La sintesi tratteggiata impoverisce inevitabilmente il contenuto di un'opera che è tutto un susseguirsi di allegorie e di simboli, anche se il linguaggio alchcmico sembra essere il suo carattere distintivo. Accantonata da tempo la convinzione che Christian Rosenkreutz sia stato un personaggio storico, gli studiosi dei saperi esoterici sono abbastanza unanimi nel ritenere che, oltre che presentare dei caratteri autobiografici, raccontando il percorso spirituale di Andreae, le Nozze chimiche costituiscano un vero e proprio «manuale di ascesi pratica», insegnando, per chi ovviamente è in grado di comprendere, «tutto quanto è trasmissibile per iscritto circa le operazioni iniziatiche» (G. Arthos, introduzione alla prima traduzione italiana, Roma, 1975). Tuttavia il fatto che Andreae, nella maturità, si sia scagliato contro « la commedia della Rosa-Croce» e ne abbia condiviso con Tommaso Campanella il disprezzo espresso nella Città del Sole, definendo la propria opera giovanile come un ludibrium (un `gioco") avvalora l'ipotesi che Andreae non facesse parte della tradizione sapienziale dei Rosa-Croce, salvo aver avuto ìn giovinezza qualche contatto.

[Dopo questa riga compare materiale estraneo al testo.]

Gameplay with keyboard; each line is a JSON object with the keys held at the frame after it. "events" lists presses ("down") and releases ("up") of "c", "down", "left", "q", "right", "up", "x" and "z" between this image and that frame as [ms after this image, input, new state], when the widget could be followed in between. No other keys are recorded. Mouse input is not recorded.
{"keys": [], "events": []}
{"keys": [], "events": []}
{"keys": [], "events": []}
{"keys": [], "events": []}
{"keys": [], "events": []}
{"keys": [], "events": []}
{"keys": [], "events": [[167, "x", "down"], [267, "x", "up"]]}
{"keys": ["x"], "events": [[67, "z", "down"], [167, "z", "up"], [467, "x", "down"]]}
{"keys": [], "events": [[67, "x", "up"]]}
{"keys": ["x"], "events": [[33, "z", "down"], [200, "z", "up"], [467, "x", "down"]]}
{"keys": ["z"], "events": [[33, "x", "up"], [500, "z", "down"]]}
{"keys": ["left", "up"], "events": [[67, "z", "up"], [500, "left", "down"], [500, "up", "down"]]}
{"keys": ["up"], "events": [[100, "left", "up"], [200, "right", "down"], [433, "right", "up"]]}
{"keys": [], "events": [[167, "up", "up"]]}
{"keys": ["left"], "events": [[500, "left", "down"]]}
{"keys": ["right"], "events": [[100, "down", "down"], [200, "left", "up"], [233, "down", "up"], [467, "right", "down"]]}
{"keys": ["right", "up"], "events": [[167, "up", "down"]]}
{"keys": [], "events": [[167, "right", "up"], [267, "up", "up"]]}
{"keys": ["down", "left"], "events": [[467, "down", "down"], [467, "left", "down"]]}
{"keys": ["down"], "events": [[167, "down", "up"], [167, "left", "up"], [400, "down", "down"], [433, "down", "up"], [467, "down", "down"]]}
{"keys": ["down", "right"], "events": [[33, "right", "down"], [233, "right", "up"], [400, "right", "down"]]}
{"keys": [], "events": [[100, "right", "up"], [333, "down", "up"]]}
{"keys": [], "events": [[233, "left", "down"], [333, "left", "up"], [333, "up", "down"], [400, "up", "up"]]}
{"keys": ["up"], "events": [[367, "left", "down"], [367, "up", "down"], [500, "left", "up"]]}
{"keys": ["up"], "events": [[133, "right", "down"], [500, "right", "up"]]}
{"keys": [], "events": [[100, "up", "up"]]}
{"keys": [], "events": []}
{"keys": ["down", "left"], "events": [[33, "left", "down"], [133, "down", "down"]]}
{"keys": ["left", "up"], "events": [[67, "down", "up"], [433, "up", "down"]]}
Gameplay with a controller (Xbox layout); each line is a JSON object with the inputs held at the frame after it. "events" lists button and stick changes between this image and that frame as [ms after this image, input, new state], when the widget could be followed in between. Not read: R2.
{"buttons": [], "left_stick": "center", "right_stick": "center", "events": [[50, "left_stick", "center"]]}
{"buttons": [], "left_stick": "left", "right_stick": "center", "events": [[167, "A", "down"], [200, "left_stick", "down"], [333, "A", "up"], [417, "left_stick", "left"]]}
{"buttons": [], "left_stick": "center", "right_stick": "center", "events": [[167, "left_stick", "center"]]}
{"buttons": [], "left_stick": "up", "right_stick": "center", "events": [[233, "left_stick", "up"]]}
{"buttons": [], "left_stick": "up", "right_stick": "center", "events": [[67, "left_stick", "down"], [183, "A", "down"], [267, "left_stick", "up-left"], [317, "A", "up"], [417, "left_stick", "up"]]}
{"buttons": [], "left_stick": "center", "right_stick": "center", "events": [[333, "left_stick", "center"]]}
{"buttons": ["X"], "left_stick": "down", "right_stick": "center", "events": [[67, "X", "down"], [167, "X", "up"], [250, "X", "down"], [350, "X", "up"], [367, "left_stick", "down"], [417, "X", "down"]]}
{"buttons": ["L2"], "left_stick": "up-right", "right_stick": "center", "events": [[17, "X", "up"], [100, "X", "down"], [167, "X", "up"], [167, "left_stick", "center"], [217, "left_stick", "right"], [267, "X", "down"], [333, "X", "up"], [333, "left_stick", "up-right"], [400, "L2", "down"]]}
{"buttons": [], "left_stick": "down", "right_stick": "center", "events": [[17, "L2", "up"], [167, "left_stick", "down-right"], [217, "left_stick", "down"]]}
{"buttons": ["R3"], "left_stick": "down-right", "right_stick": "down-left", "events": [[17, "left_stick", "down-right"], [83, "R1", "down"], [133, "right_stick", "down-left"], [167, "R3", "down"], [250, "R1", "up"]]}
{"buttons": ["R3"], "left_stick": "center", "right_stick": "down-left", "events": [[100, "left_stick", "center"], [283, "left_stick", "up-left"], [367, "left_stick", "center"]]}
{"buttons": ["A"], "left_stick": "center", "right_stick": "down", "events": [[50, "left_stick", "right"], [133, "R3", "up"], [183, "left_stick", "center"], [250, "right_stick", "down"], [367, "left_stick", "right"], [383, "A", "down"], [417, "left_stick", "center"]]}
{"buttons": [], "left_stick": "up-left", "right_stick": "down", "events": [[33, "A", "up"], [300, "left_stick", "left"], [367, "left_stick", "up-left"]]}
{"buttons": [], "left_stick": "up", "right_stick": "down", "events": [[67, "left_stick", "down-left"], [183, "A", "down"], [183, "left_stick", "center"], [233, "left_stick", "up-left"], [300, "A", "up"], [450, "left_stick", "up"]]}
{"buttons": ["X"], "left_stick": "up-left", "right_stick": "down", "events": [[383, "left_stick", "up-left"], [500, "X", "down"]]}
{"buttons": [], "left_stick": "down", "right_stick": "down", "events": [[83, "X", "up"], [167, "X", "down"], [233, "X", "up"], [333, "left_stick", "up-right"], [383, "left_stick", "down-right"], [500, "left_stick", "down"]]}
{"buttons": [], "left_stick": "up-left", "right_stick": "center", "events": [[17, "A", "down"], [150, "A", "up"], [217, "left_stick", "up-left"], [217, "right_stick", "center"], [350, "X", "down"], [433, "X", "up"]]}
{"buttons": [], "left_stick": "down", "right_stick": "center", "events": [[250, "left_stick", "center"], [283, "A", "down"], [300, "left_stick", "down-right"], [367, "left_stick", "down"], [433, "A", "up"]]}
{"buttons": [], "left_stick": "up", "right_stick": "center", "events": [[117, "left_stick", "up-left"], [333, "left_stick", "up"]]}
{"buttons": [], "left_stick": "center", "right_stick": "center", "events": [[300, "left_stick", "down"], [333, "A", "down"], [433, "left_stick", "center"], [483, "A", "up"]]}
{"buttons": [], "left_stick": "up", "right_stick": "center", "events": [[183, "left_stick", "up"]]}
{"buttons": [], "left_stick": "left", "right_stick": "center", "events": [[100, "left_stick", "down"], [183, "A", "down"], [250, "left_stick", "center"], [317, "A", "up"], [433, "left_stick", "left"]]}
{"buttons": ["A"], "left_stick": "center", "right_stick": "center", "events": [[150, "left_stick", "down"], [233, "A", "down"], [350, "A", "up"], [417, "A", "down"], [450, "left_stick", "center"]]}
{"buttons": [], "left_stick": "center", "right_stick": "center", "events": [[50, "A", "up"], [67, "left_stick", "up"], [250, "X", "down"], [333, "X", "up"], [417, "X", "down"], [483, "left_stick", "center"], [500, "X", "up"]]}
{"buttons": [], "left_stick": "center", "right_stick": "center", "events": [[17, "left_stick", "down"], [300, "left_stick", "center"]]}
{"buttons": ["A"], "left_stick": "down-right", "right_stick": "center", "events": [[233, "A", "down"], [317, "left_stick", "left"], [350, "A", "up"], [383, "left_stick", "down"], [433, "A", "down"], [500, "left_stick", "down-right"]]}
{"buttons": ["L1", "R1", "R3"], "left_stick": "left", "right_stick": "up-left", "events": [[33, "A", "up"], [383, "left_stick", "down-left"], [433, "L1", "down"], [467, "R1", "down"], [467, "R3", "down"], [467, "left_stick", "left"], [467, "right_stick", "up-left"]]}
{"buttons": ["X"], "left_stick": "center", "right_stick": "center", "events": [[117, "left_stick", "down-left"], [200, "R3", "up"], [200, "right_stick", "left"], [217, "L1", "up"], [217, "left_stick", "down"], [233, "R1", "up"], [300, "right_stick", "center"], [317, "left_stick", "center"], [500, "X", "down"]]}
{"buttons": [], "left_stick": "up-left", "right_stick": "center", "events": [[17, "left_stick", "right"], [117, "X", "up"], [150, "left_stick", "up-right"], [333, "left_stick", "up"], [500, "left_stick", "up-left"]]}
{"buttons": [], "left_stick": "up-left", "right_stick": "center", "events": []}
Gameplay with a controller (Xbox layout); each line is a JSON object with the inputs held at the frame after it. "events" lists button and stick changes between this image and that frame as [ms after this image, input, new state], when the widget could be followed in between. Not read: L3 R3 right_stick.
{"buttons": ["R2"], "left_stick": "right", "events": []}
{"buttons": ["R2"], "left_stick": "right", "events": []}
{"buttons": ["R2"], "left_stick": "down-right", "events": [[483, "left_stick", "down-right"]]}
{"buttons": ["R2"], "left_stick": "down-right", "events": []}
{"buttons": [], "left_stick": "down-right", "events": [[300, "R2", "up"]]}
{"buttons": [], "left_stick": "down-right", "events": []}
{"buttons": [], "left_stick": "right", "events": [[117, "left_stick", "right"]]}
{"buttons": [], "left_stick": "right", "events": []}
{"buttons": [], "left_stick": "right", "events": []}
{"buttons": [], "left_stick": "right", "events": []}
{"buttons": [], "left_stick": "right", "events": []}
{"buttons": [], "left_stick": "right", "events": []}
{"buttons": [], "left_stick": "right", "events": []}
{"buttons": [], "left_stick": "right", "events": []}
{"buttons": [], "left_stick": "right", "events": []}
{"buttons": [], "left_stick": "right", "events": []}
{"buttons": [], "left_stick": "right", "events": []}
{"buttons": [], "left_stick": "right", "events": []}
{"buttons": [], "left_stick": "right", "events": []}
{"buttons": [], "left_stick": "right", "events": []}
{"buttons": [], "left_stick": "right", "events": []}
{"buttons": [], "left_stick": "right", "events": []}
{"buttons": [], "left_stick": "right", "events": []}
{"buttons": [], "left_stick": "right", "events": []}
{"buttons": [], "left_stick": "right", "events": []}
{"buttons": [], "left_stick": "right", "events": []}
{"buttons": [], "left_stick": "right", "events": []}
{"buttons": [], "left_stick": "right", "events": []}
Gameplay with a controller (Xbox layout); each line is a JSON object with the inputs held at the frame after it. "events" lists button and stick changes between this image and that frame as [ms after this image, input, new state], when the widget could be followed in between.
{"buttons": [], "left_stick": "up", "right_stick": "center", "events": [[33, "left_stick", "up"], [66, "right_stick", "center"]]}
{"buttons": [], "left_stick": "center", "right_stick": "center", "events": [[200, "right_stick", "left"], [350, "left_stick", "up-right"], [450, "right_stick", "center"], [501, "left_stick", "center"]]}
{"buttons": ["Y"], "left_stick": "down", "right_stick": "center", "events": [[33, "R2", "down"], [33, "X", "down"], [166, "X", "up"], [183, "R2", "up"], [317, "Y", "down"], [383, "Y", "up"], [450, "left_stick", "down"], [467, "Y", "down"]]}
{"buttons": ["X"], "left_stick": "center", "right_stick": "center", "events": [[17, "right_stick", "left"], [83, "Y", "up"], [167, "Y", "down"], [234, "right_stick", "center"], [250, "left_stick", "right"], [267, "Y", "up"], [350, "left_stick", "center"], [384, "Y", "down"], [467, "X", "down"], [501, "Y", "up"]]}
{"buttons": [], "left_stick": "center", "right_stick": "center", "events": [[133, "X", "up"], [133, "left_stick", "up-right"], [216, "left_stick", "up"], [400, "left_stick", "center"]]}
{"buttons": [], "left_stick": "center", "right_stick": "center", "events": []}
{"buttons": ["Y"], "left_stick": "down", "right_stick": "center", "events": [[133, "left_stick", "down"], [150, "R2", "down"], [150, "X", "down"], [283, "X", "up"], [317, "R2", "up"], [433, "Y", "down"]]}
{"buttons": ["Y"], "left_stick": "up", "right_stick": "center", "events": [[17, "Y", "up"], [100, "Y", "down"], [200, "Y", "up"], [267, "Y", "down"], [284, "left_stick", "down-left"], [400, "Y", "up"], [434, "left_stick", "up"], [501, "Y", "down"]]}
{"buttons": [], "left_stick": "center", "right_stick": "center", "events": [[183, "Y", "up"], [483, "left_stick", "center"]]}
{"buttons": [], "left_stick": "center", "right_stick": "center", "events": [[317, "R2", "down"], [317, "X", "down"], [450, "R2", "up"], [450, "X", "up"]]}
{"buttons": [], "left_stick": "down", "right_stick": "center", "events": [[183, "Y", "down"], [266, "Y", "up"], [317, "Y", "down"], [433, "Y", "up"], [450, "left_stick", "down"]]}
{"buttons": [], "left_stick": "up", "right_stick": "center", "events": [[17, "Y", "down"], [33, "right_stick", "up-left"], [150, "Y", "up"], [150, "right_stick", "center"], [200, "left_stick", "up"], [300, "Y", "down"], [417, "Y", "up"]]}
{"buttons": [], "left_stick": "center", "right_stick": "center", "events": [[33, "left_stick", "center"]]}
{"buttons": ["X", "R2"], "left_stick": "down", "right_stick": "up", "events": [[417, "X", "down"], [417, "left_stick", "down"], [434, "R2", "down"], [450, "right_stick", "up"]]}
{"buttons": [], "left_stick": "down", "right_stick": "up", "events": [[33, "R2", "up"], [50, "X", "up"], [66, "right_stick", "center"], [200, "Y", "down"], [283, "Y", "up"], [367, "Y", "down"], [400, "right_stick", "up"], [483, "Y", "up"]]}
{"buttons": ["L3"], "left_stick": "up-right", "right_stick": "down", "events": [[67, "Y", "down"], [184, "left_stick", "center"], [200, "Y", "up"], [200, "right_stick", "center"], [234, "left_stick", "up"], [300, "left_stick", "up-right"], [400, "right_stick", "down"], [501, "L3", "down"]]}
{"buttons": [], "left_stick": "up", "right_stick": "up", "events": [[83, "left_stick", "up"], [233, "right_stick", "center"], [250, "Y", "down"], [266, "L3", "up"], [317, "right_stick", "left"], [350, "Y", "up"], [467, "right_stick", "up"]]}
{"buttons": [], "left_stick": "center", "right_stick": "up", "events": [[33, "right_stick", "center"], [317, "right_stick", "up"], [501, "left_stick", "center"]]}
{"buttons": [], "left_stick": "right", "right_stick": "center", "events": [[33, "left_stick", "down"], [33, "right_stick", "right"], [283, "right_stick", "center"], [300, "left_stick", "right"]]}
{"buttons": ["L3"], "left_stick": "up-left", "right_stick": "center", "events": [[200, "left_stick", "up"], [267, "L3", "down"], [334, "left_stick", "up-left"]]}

La posizione religiosa assunta da Andreae negli ultimi anni della sua vita e nella sua attività pastorale (quando morì era priore dell'abbazia di Aldeberg) incoraggia d'altra parte gli storici a mettere le Nozze chimiche, assieme alla Fama Fraternitatis e alla Confessio, in relazione con la situazione, l'atmosfera e le aspettative che fecero da sfondo alle nozze reali (nel senso sia di "effettivamente verìficatesì" sia di "regali") tra Elisabetta, figlia di Giacomo I Stuart re d'Inghilterra, e Federico V, Elettore del Palatinato.
Nozze chimiche
Le "nozze chimiche" sarebbero quelle dello Zolfo e del Mercurio, corrispondenti alle coppie Sole-Luna, maschio-femmina, fisso-volatile. Dallo scontro-incontro degli opposti si deve arrivare alla loro congiunzione, perchè ogni elemento contiene in germe anche il suo opposto.